Me gusta la imagen de la perla, el tesoro que uno halla en el más impensado de los lugares. Quizás porque me sugiere la necesidad de estar siempre atento, de no llevarme por las apariencias: se puede encontrar oro entre el barro del fondo del mar. O tal vez porque me ayuda a permanecer en el estado de discreto asombro que me parece la mejor manera de existir: ya llevo una regia cantidad de años en este mundo, y aun así no deja de sorprenderme lo providencial del fenómeno de la vida.

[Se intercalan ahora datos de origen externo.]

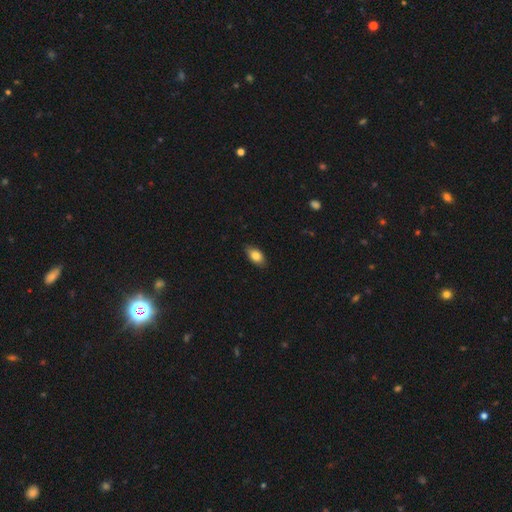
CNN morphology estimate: Q: Smooth or featured?
A: smooth (83%); runner-up: featured or disk (10%)
Q: How rounded?
A: in between (89%); runner-up: round (6%)
Q: Merging?
A: none (84%); runner-up: minor disturbance (13%)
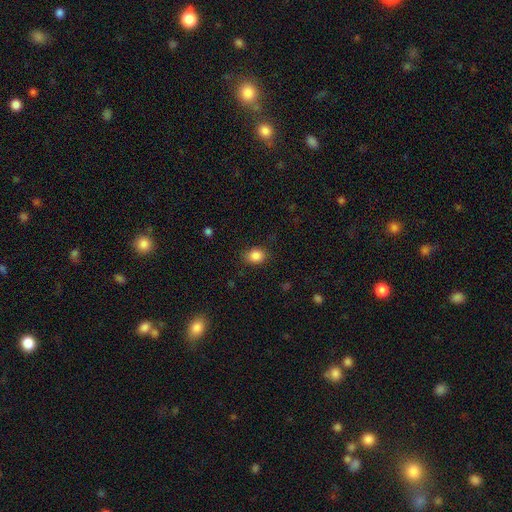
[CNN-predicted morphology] smooth_or_featured: smooth (p=0.87) [alt: star or artifact p=0.09]
how_rounded: in between (p=0.55) [alt: round p=0.44]
merging: none (p=0.85) [alt: minor disturbance p=0.11]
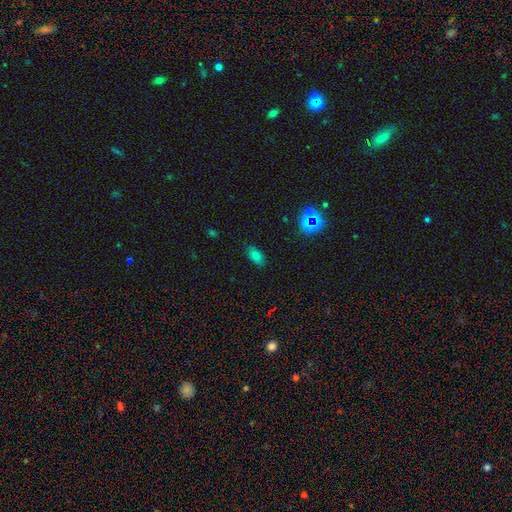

  Pocos días atrás me compré el DVD de Bullitt, el clásico policial dirigido por Peter Yates: una edición de lujo, con documentales sobre Steve McQueen y la mar en coche. (Ya sé que se están preguntando cuál es la relación entre Bullitt, las perlas y el fenómeno de la vida, pero ténganme paciencia.) Me puse a ver la película el domingo. Lo que primero me llamó la atención fue lo más obvio: la parquedad del relato –no se cuenta nada que no sea estrictamente necesario, Bullitt está a centímetros de ser una película muda-, la aparición de Robert Duvall en un papel menor, la elegancia con que Yates narra toneladas en un único plano (cuando Bullitt llega a una reunión de mujeres de sociedad, por ejemplo, y lo vemos pequeñísimo, atrapado por el marco de la puerta y por las polleras y abrigos de piel de las mujeres gigantes que figuran en el primer plano) y por supuesto la persecución automovilística por las calles de San Francisco, que como el buen vino sólo mejora con el tiempo. Me sorprendió también la cacería final entre las pistas del aeropuerto: la tenía totalmente olvidada, y registré entonces cuánto le debe Michael Mann, que la recreó para el climax de Heat.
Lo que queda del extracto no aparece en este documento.